Liputan6.com, Jakarta - Kuasa hukum Hizbut Tahrir Indonesia (HTI) Yusril Ihza Mahendra menegaskan bahwa HTI bukanlah organisasi terlarang.
Menurut dia, ada konsuensi pidana bagi pihak-pihak yang menyebut HTI adalah organisasi terlarang lantaran mengarah pada pencemaran nama baik.
Baca Juga
"Kami imbauan semua kalangan berhati-hati mengenalan label "Organisasi Terlarang" kepada Hizbut Tahrir Indonesia, sebab label tersebut tidak terdapat pijakan hukumnya sehingga dapat mengarah kepada perbuatan fitnah atau pencemaran nama baik yang mengandung konsekuensi pidana," kata Yusril di kantornya, Kawasan Jakarta Selatan, Jumat (2/11/2018).
Advertisement
Menurut dia, tidak ada satu putusan pengadilan pun yang telah menyatakan paham atau ideologi khilafah yang didakwahkan penggiat HTI sebagai paham terlarang. Hingga kini, Menkumham melalui SK Nomor AHU-30.AH.01.08 hanya mencabut status badan hukum HTI, bukan kriminalisasikan pahamnya.

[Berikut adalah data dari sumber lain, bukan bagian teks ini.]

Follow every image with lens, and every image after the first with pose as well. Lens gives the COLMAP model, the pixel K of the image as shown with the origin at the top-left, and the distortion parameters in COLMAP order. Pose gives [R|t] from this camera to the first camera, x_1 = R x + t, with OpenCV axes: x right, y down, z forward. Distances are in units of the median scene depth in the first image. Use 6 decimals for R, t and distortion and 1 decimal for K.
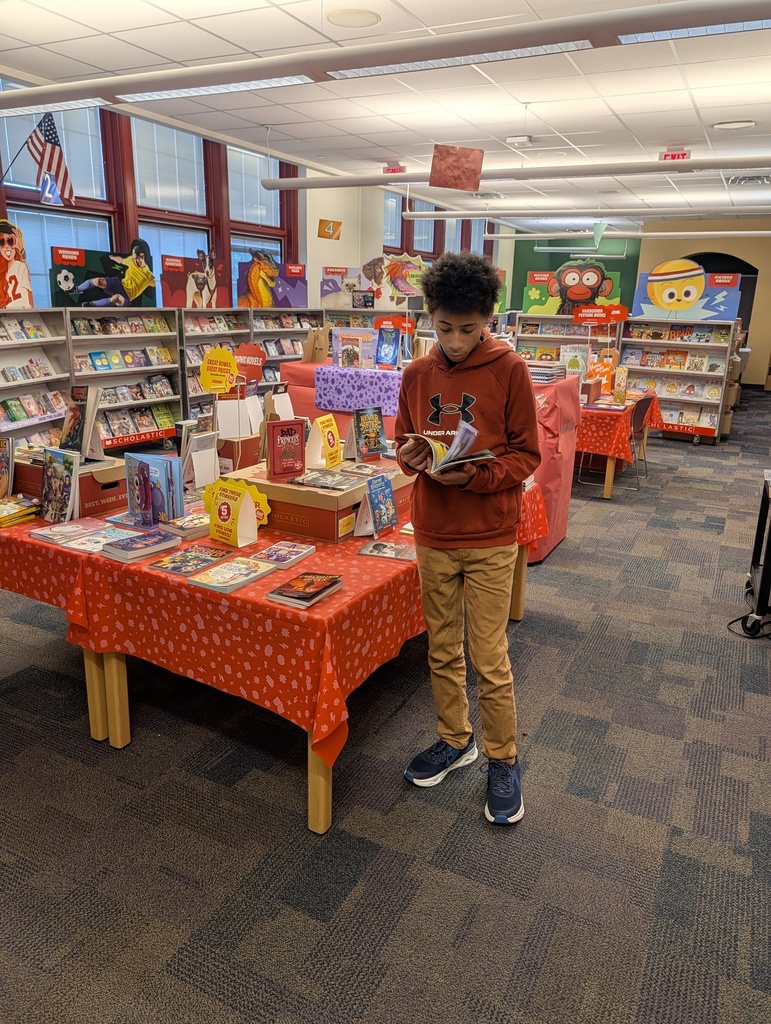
lens RADIAL K [[724.7, 0, 398.0], [0, 724.7, 510.9], [0, 0, 1]] dist [0.013073, 0.000384]
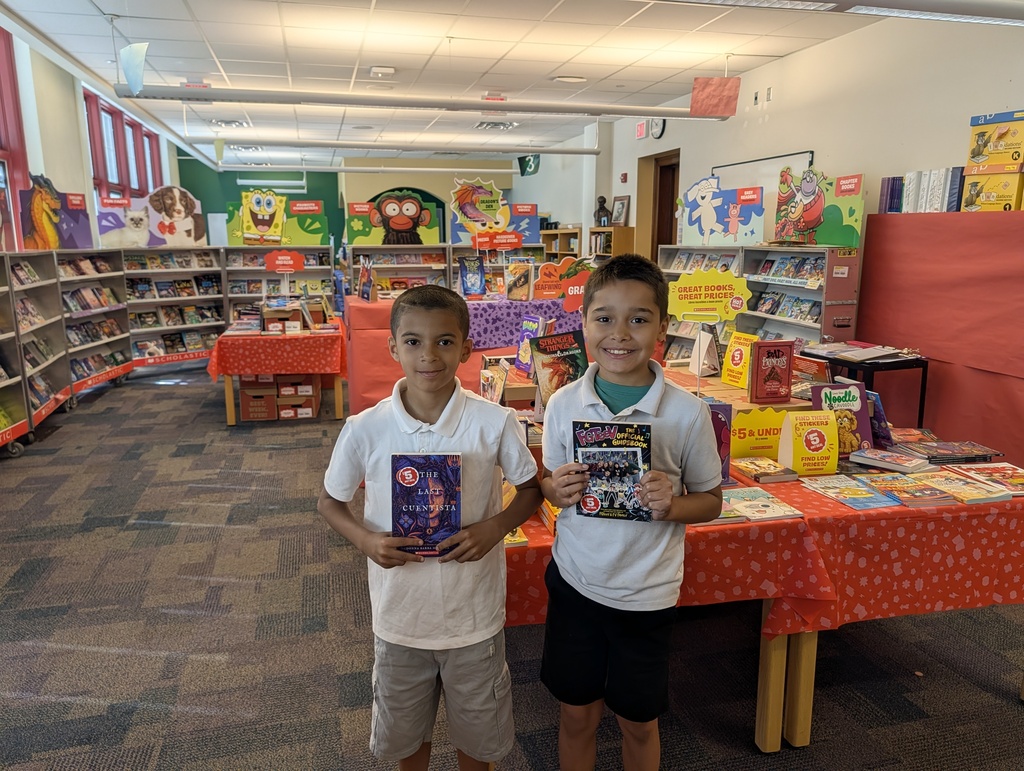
lens RADIAL K [[732.0, 0, 512.0], [0, 732.0, 385.5], [0, 0, 1]] dist [-0.003241, -0.003766]
pose [[0.759857, -0.158894, 0.630373, -0.380266], [0.209264, 0.977842, -0.005770, -0.048850], [-0.615489, 0.136299, 0.776271, 0.174658]]
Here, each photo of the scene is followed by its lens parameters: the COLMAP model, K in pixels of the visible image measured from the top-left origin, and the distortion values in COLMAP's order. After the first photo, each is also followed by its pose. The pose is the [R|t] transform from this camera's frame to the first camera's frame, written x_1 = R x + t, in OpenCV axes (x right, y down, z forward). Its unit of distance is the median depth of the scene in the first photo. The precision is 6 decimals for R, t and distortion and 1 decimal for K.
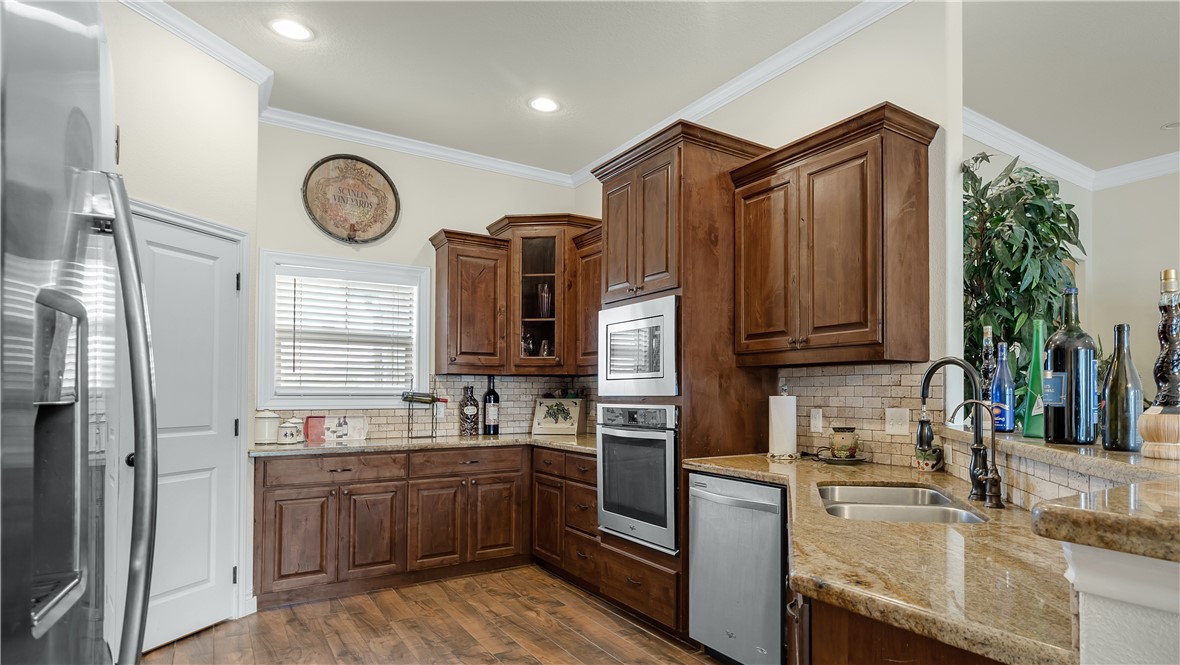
lens RADIAL K [[648.3, 0, 667.1], [0, 648.3, 381.5], [0, 0, 1]] dist [-0.002733, 0.000871]
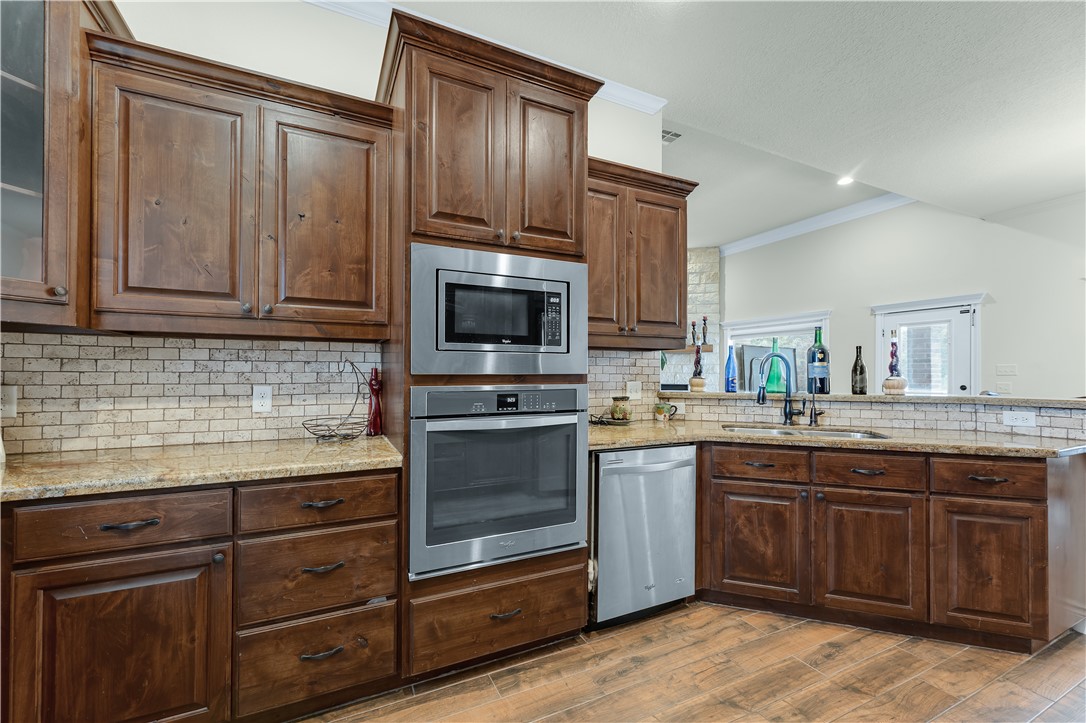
lens RADIAL K [[453.4, 0, 542.7], [0, 453.4, 368.3], [0, 0, 1]] dist [0.002268, -0.000549]
pose [[0.153410, 0.005703, 0.988146, -0.541034], [-0.024446, 0.999699, -0.001974, 0.014330], [-0.987860, -0.023854, 0.153503, 0.819417]]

"Terhadap perseorangan anggota atau pengurus HTI yang ingin menjalankan kegiatan dakwah secara individu atau menggunakan perkumpulan tidak berbadan hukum, maka tetap sah dan legal di mata hukum," jelasnya.
Bukan PKI
Yusril menjelaskan bahwa dalam sejarah ketatanegaraan, hanya PKI yang dinyatakan sebagai organisasi terlarang berdasarkan TAP MPRS No: XXV/MPRS/1966 tentang pembubaran PKI sebagai organisasi terlarang di seluruh wilayah Negara Republik Indonesia dan larangan menyebarkan atau mengembangkan paham atau ajaran Komunisme/Marxisme-Leninisme.
"Atas dasar apa mengatakan HTI adalah organisasi terlarang seperti PKI. Jadi, kami akan bersikap tegas karena tidak ada dasar hukum. Kami tunjukkan bukti-bukti hanya PKI yang dinyatakan partai terlarang," ujarnya.
Sementara itu, mantan juru bicara HTI Ismail Yusanto berharap agar supaya tidak ada lagi orang ataupun kelompok yang mengatakan HTI sebagai organisasi terlarang.
"Setelah ini berlaku apa yang dikatakan Yusril tidak boleh lagi ada orang yang mengatakan HTI organisasi terlarang," imbuh Ismail Yusanto di lokasi.